Baghdad, Iraq – At least 17 people were killed in insurgent attacks Sunday, as talks on a unity government among Iraq’s political factions remained deadlocked less than a week before the new parliament’s first meeting.
In northern Baghdad, the owner of an ice-cream shop was shot dead outside his shop Sunday morning, an Interior Ministry official said. A police officer, an Iraqi army soldier and a paramilitary officer were killed in separate shootings, the official said.
Also in Baghdad, a car bomb killed two people and wounded five near a Shiite political office in the Jadiriyah district, The Associated Press reported. One of the dead and three of the wounded were police officers.
North of the capital in Taji, gunmen killed four truck drivers after ambushing a convoy carrying construction materials to an American military base, officials said. South of Baghdad in Salman Pak, two men who had been kidnapped days earlier were found dead, the police said.

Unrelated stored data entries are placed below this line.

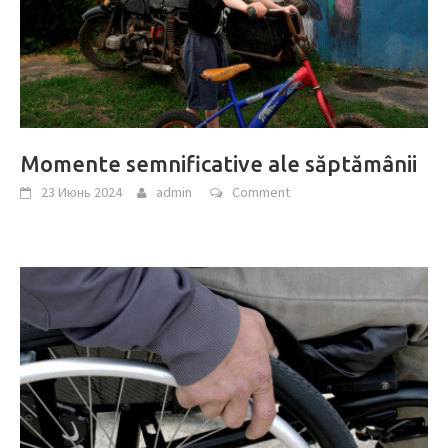
Momente semnificative ale săptămânii
23 Июнь 2024
admin
Comment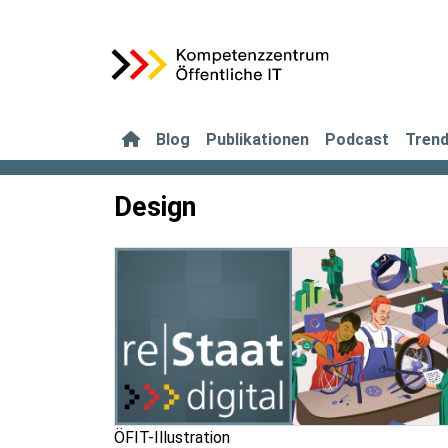
Blog
Publikationen
Podcast
Tren
Design
ÖFIT-Illustration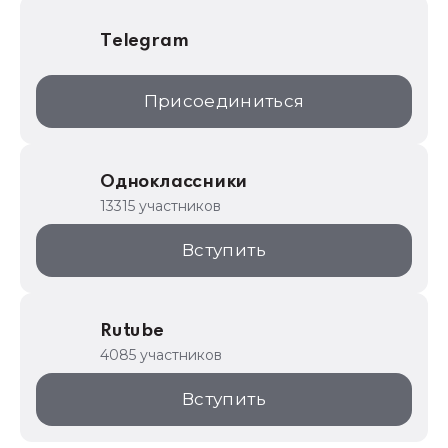
Telegram
Присоединиться
Одноклассники
13315 участников
Вступить
Rutube
4085 участников
Вступить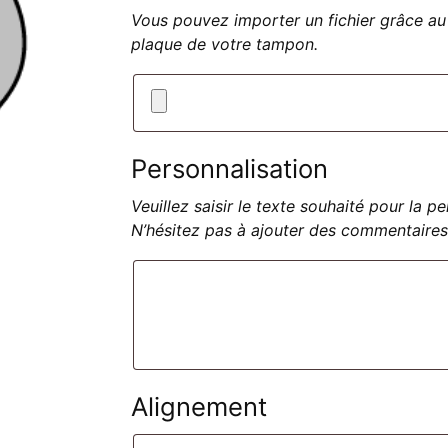
Vous pouvez importer un fichier grâce au 
plaque de votre tampon.
Personnalisation
Veuillez saisir le texte souhaité pour la 
N’hésitez pas à ajouter des commentaires
Alignement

In Kirkuk, the deputy police chief and two bodyguards were killed by a roadside bomb, the police said. In Baqubah, north of Baghdad, a police official said four people, all Shiites, were gunned down in a public market.
Also on Sunday, American officials confirmed the crash in northern Iraq of a private plane carrying five German businessmen and an Iraqi.

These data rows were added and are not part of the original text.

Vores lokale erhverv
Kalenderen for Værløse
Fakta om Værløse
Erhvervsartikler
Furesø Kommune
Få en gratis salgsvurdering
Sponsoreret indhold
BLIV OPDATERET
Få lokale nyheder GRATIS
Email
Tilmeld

Sectarian violence has magnified the challenges facing Iraq’s major political factions, which are struggling to agree on the principles of a unity government.
The Kurds and the secular alliance led by Ayad Allawi, a former prime minister, are pushing for the creation of a supervisory council with executive powers. But the Shiite alliance, which has 130 of parliament’s 275 seats, says there is no basis for such a council in the constitution.
There has also been friction over the issue of Kirkuk, where Kurdish leaders want to expedite the return of Kurds expelled by Saddam Hussein.
Under the constitution, parliament must meet for the first time by Saturday, 15 days after the final results of the December elections were certified. At that meeting, the representatives must choose a speaker and deputy speakers.
But political leaders say the choice of a speaker is tied to decisions on all the other major posts, including president and the prime minister’s Cabinet. Meeting the deadline is unlikely at this point, with various factions bogged down in disagreements.